Linda Knight Seccaspina was born in Cowansville, Quebec about the same time as the wheel was invented and the first time she realized she could tell a tale was when she got caught passing her smutty stories around in Grade 7 at CHS by Mrs. Blinn. When Derek "Wheels" Wheeler from Degrassi Jr. High died in 2010, Linda wrote her own obituary. Some people said she should think about a career in writing obituaries. Before she laid her fingers to a keyboard, Linda owned the eclectic store Flash Cadilac and Savannah Devilles in Ottawa from 1976-1996. After writing for years about things that she cared about or pissed her off she finally found her calling. Is it sex drugs and rock n' roll you might ask? No, it is history.
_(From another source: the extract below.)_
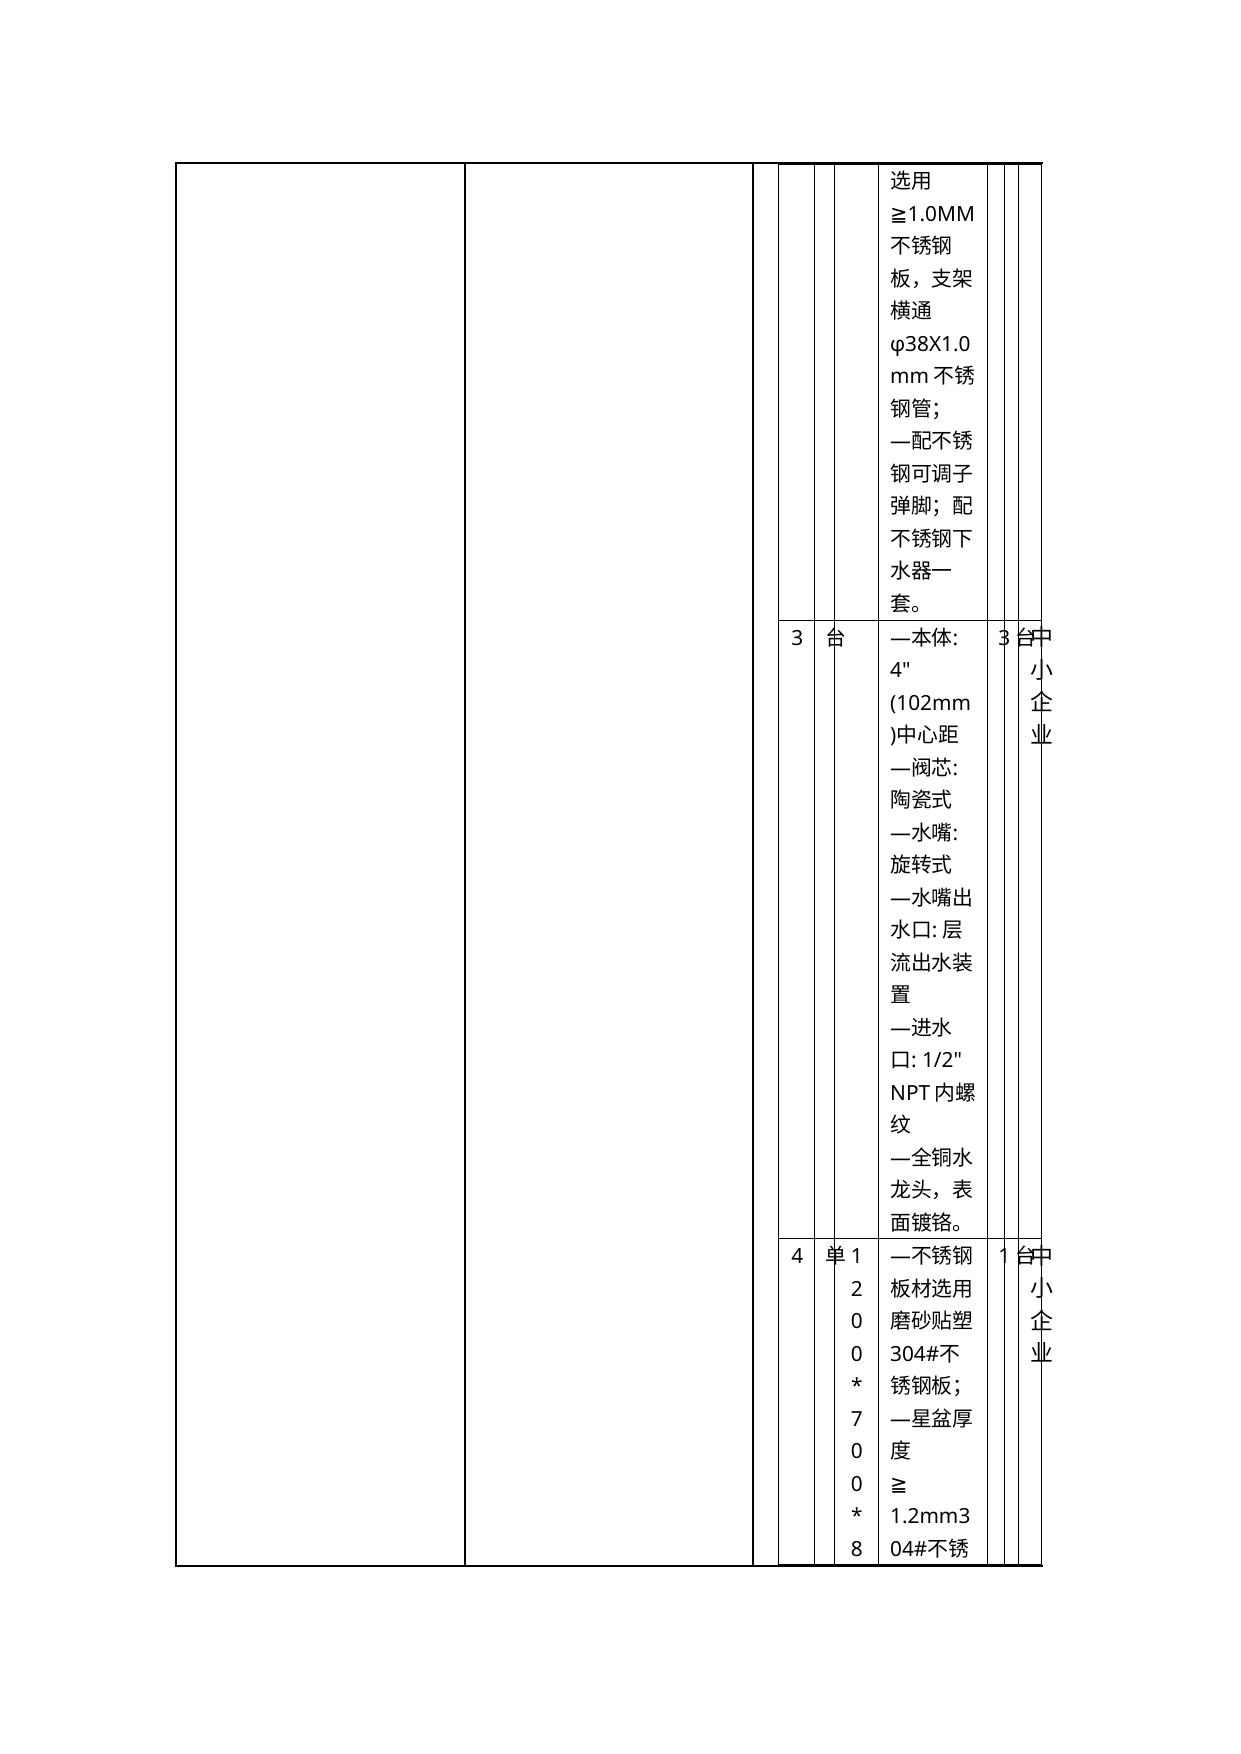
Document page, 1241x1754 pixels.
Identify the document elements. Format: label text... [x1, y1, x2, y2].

table_cell 采购明细 说明： 1.本项目核心产品：★农药残留快速测试仪 2.标▲项为重要参数。 3.本项目为部分面向中小企业采购，预留形式为合同分包，预留份额40%，具体详见采购内容。 ★4.属于国家强制3C认证的产品、强制节能的产品需提供认证证书（参照“节能产品政府采购品目清单”或“环境标志产品政府采购品目清单”），未提供的按照无效文件处理。 [1005, 621, 1018, 1238]
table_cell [879, 165, 987, 620]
Seeing that her very first boyfriend in Grade 5 (who she won a Twist contest with in the 60s) is the head of the Brome Misissiquoi Historical Society and also specializes in local history back in Quebec, she finds that quite funny. She writes every single day and is also a columnist for Hometown News and Screamin's Mamas. She is a volunteer for the Carleton Place and Beckwith Heritage Museum, an admin for the Lanark County Genealogical Society Facebook page, and a local guest speaker. She has been now labelled an historian by the locals which in her mind is wrong. You see she will never be like the iconic local Lanark County historian Howard Morton Brown, nor like famed local writer Mary Cook. She proudly calls herself The National Enquirer Historical writer of Lanark County, and that she can live with. Linda has been called the most stubborn woman in Lanark County, and has requested her ashes to be distributed in any Casino parking lot as close to any Wheel of Fortune machine as you can get. But since she wrote her obituary, most people assume she's already dead. Linda has published six books, "Menopausal Woman From the Corn," "Cowansville High Misremembered," "Naked Yoga, Twinkies and Celebrities," "Cancer Calls Collect," "The Tilted Kilt-Vintage Whispers of Carleton Place," and "Flashbacks of Little Miss Flash Cadilac." All are available at Amazon in paperback and Kindle. Linda's books are for sale on Amazon or at Wisteria · 62 Bridge Street · Carleton Place, Ottawa, Canada, and at the Carleton Place and Beckwith Heritage Museum · 267 Edmund Street · Carleton Place, Ottawa, Canada--Appleton Museum-Mississippi Textile Mill and Mill Street Books and Heritage House Museum and The Artists Loft in Smith Falls.

2 responses »

  1. Olive Powell was my French teacher through Grades 9-13. She once told a story about a great saying of Frenchmen if they want to tell you you were “full of s**t” (my words not hers – I can’t imagine Olive ever uttering a profanity). She would say “tu parle comme un pantouffle” and the burst into laughter. So, in grade 9 I’m recruited by Les Cadets Lasalle in Ottawa, a French-speaking Catholic drum and Bugle Corps. Everything happens in French. So I think I’m being entertaining one day and say to one of the French guys : “tu parles comme un pantouffle” and burst into laughter like Olive used to do….. – total silence and the guys are looking at me like I’m unable to tie my shoe laces. Yeah, forgot that Olive’s Parisian French doesn’t necessarily make it to the Outaouais.